Oddają krew regularnie i honorowo. Dzielą się najcenniejszym lekiem, którego nie da się wyprodukować, ratując setki istnień każdego dnia. Krwiodawcy, bo o nich mowa zostali w sobotę uhonorowani odznakami Zasłużony dla Zdrowia Narodu.
Światowy Dzień Krwiodawcy obchodzony jest co roku 14 czerwca. Ten dzień jest dniem urodzin Karla Landsteinera, który w 1901r. wyróżnił grupy krwi (A,B oraz 0, którą on sam początkowo oznaczał jako C), za co otrzymał nagrodę Nobla w 1930r. W 1937r. wraz z Alexandrem Wienerem odkrył czynnik Rh.
W Lublinie tegoroczne obchodzy Światowego Dnia Krwiodwacy potrwają w sumie aż trzy dni. Świętowanie rozpoczęły piątkowe uroczystości przy pomniku zlokalizowanym tuż przed siedzibą Regionalnego Centrum Krwiodawstwa i Krwiolecznictwa w Lublinie. Tam też zostały złożone kwiaty i znicze.
Dzisiaj, w sobotę w Lubelskim Centrum Konferencyjnym odbyła się uroczystość, podczas której wręczone zostały odznaczenia dla Honorowych Dawców Krwi - Zasłużony dla Zdrowia Narodu.
– Osoby które zostały odznaczone, oddały co najmniej 20 litrów honorowo krwi, bądź jej składników. Wśród naszych gości mamy osiem pań, którym jest nieco trudniej osiągnąć ten litraż krwi, jest to związane z macierzyństwem, karmieniem piersią itd. – mówiła Małgorzata Orzeł, dyrektorka RCKiK w Lublinie. I dodała: - Krwi nie da się wyprodukować, mimo ogromnego postępu rozwoju nauki, krew ciągle jest niezastąpionym lekiem, przy utracie krwi, krwotokach, urazach wielonarządowych, zabiegach chirurgicznych, ona ciągle jest wykorzystywana. Czasem musimy ją tylko zabezpieczyć do operacji, nie jest wykorzystywana. Często chirurg nie chce stawać przy stole operacyjnym, jeżeli nie ma zabezpieczonych kilku jednostek krwi dla pacjenta, wiedząc jaki to jest zabieg oraz z jakim ryzykiem krwawienia on się wiąże.

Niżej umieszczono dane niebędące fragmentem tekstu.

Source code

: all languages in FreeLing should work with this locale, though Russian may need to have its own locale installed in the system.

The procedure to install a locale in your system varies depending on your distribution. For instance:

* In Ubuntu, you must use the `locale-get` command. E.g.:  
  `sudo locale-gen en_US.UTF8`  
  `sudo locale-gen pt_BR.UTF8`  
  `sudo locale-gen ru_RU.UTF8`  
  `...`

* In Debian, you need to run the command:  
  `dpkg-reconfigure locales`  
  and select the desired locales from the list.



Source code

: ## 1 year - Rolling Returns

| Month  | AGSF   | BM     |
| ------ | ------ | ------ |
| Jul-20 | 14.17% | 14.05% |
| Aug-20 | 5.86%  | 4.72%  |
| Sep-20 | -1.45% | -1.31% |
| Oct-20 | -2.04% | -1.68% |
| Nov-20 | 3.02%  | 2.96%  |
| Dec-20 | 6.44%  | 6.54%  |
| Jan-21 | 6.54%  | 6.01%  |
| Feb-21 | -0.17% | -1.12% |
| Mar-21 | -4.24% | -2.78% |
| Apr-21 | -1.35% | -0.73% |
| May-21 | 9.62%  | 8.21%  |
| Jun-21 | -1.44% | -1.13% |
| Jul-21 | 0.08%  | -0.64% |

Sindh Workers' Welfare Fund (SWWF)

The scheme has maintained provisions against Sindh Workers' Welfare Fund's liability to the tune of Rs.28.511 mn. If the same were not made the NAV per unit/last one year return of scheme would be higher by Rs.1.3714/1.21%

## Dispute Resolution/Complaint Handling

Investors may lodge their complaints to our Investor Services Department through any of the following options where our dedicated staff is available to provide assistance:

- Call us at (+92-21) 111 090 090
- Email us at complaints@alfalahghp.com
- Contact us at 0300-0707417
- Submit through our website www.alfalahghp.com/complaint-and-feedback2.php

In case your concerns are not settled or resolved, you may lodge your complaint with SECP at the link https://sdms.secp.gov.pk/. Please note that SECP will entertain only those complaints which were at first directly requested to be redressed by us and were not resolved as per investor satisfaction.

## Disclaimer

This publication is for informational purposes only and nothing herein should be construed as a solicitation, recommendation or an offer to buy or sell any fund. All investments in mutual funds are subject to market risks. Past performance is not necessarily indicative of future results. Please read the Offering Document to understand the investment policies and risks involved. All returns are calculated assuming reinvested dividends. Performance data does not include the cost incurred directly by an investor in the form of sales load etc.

Pani Jolanta Juścińska od 2008 roku, oddała już ponad 38 litrów krwi. Jak przyznaje złoty lek dla pacjentów oddaje dość często.
– Pierwsza donacja była związana z tym, że chciałam się odwdzięczyć. W 1995 roku jechałam na operację serca do Krakowa. Była to operacja na otwartym sercu. Wiozłam ze sobą w specjalnej lodówce, krew która była potrzebna do operacji. Takie były czasy. Powiedziałam sobie, że jeżeli mi sie uda, przeżyję to odwdzięczę się. I tak do dziś się odwdzięczam. Krwi nie da się kupić, załatwić a ludzie jej potrzebują – podsumowała Jolanta Juścińska, honorowa krwiodawczyni, odznaczona podczas sobotnich uroczystości.– Ponad pięć tysięcy osób zostało w tamtym roku honorowymi dawcami krwi. Jest to bardzo dobre. Krwiodawcy są superbohaterami. Życzę by było ich jak najwięcej – mówił Piotr Breś, wicemarszałek województwa lubelskiego.
Dopełnieniem trzydniowych obchodów, będzie niedzielny bieg promujący krwiodawstwo, który odbędzie się w ramach wydarzenia Lublin Tętni Dobrem.